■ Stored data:

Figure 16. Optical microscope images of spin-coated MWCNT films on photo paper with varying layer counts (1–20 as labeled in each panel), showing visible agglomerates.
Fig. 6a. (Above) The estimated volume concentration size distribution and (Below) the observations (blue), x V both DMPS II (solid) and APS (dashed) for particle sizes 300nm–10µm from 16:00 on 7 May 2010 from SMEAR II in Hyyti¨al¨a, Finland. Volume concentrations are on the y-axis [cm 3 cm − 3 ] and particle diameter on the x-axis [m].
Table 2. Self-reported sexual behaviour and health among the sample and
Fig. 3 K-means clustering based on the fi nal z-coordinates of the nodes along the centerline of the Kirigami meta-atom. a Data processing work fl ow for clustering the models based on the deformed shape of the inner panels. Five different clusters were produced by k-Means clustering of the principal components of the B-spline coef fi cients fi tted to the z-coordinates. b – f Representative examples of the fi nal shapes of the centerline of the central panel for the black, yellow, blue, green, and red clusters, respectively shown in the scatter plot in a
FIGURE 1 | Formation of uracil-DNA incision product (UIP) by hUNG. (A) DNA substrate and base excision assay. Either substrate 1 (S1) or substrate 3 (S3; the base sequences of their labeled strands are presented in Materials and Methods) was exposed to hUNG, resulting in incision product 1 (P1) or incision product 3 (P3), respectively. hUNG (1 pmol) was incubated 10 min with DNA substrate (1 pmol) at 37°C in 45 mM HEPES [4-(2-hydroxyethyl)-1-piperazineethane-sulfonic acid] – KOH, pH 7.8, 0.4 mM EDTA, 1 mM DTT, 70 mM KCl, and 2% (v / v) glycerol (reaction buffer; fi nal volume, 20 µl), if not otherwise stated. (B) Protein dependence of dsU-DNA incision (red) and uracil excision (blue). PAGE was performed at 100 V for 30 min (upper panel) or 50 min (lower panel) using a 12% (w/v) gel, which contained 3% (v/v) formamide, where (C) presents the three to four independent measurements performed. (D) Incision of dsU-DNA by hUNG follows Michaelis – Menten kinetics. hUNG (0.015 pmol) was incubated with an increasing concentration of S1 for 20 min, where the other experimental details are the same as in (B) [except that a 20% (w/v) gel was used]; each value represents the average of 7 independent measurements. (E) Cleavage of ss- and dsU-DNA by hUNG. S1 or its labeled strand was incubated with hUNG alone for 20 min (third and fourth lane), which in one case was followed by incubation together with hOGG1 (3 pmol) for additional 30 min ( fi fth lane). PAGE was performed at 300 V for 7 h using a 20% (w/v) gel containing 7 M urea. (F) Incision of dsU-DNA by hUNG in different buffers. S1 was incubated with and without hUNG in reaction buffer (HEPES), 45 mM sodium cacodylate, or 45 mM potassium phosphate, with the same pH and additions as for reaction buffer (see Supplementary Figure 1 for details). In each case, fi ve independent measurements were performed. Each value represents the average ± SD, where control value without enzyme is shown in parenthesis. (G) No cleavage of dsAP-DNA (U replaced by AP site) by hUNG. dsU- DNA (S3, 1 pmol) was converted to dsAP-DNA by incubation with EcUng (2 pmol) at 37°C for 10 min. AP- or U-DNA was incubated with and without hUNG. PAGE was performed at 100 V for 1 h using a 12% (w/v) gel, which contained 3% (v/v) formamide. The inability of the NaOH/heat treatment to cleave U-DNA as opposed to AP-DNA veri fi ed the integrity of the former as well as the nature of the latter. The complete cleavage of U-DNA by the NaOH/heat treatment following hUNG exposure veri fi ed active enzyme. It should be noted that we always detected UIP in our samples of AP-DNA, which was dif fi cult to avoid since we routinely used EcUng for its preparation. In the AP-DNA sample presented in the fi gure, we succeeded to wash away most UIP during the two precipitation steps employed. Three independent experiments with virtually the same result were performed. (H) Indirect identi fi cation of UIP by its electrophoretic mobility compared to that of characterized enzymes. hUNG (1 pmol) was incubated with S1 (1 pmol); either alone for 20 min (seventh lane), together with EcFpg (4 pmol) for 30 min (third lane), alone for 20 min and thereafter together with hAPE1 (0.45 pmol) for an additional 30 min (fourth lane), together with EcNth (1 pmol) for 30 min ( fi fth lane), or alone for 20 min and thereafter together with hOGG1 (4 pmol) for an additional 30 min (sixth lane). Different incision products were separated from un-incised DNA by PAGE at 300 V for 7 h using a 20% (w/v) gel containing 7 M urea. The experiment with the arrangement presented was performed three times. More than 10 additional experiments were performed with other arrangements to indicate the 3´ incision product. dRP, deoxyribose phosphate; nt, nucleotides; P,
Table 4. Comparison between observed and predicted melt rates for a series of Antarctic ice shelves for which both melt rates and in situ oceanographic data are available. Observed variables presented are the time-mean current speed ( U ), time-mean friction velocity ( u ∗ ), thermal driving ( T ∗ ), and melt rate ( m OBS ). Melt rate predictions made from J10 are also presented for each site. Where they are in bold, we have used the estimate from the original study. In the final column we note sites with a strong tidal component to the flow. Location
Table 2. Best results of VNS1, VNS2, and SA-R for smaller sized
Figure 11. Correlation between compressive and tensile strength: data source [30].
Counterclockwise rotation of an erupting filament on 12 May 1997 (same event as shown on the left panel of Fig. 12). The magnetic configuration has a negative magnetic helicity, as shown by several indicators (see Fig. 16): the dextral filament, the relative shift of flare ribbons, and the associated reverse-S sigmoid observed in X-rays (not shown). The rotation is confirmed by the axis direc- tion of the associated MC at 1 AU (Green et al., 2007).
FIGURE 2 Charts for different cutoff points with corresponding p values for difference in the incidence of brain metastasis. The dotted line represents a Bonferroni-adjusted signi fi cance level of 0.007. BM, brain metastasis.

■ What you need to do:
Return each line among the entries that holds the word "Table".

■ Solution:
Table 2. Self-reported sexual behaviour and health among the sample and
Table 4. Comparison between observed and predicted melt rates for a series of Antarctic ice shelves for which both melt rates and in situ oceanographic data are available. Observed variables presented are the time-mean current speed ( U ), time-mean friction velocity ( u ∗ ), thermal driving ( T ∗ ), and melt rate ( m OBS ). Melt rate predictions made from J10 are also presented for each site. Where they are in bold, we have used the estimate from the original study. In the final column we note sites with a strong tidal component to the flow. Location
Table 2. Best results of VNS1, VNS2, and SA-R for smaller sized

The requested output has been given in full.